9th Governor of Spanish Florida
- In office 1610 – 23 Nov 1612
- Preceded by: Pedro de Ibarra
- Succeeded by: Juan de Arrazola and Joseph de Olivera

Personal details
- Born: c. 1560 Unknown
- Died: November 23, 1612 Saint Augustine, Florida
- Profession: Soldier and administrator

= Juan Fernández de Olivera =

Juan Fernández de Olivera (c. 1560 – November 23, 1612) was the governor of Spanish Florida from 1610 to November 23, 1612. He died in office.

== Biography ==
Juan Fernández joined the Spanish army as a youth, and attained the rank of Captain. Fernández was appointed governor of Spanish Florida in 1610, replacing Pedro de Ibarra. He found the provincial capital, Saint Augustine, full of exiles – insubordinate military officers and licentious friars – as well many garrison soldiers who were debtors or had been convicted of petty crimes, including thievery, vagrancy, or rioting.

In 1611, Fernández sent infantry Captain Alonso Díaz, a native of Badajoz, Spain, to Tampa Bay to retaliate against the unconverted Indians of Pohoy for killing seventeen Christian Indians who were carrying supplies on the "River of Cofa" (the lower Suwannee River) to a missionary friar. Following their orders, the soldiers killed every native they captured.

Governor Fernández wrote King Philip III the same year, informing him that the foundation of growth for the province was gift-giving to the Indians and military support for the Franciscan missionaries who ministered to them. His presents to the natives that year included various kinds of cloth, blankets, hatchets, knives, strings of blue and purple glass beads, and cured tobacco, as well as clothing and comestibles.

In the summer of 1612, Governor Fernandez dispatched soldiers from St. Augustine to warn the chiefs of Pohoy and Tocobaga not to harm the Christian Indian settlements in revenge for the punishment inflicted on their predecessors. The Spanish brought the customary presents the Indians expected of a diplomatic mission, offering them friendship and peace in the king's name, in exchange for a promise of the same on their part. Ensign Juan Rodríguez de Cartaya then reconnoitered the Gulf Coast, leading an expedition in a gunboat launch and several canoes to pacify the Indians of the region, including the powerful Calusa chief Carlos, to whom further gifts were given.

Native American leaders were motivated to seek Spanish goods and the spiritual protection of the Franciscans, not only to enhance their own status so that they could maintain power over their people, but also perhaps to rebuild their communities, depopulated by the spread of epidemics, in the new towns that formed around the missions.

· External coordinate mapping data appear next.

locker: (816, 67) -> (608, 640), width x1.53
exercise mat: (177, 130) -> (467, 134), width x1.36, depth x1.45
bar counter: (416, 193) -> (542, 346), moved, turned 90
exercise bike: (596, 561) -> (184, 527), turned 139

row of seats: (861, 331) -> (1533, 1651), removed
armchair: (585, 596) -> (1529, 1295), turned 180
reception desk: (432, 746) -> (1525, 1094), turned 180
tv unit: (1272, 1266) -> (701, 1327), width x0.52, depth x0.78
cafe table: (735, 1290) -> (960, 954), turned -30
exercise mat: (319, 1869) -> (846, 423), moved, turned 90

This would explain why in the early autumn of 1612, a group of Native American leaders journeyed over two hundred miles, or three weeks travel, from the Cape of Apalachee (now Cape Saint George), and some of them even 500 or 600 miles, or two and a half months' travel, eastward to St. Augustine, seeking an audience with Governor Fernández.

It is known that Juan Fernández de Olivera had at least one brother, Pedro de Olivera. Juan Fernández de Olivera died on 23 November 1612, while still in office as governor of La Florida; he was replaced by the Royal Officials Juan de Arrazola and Joseph de Olivera.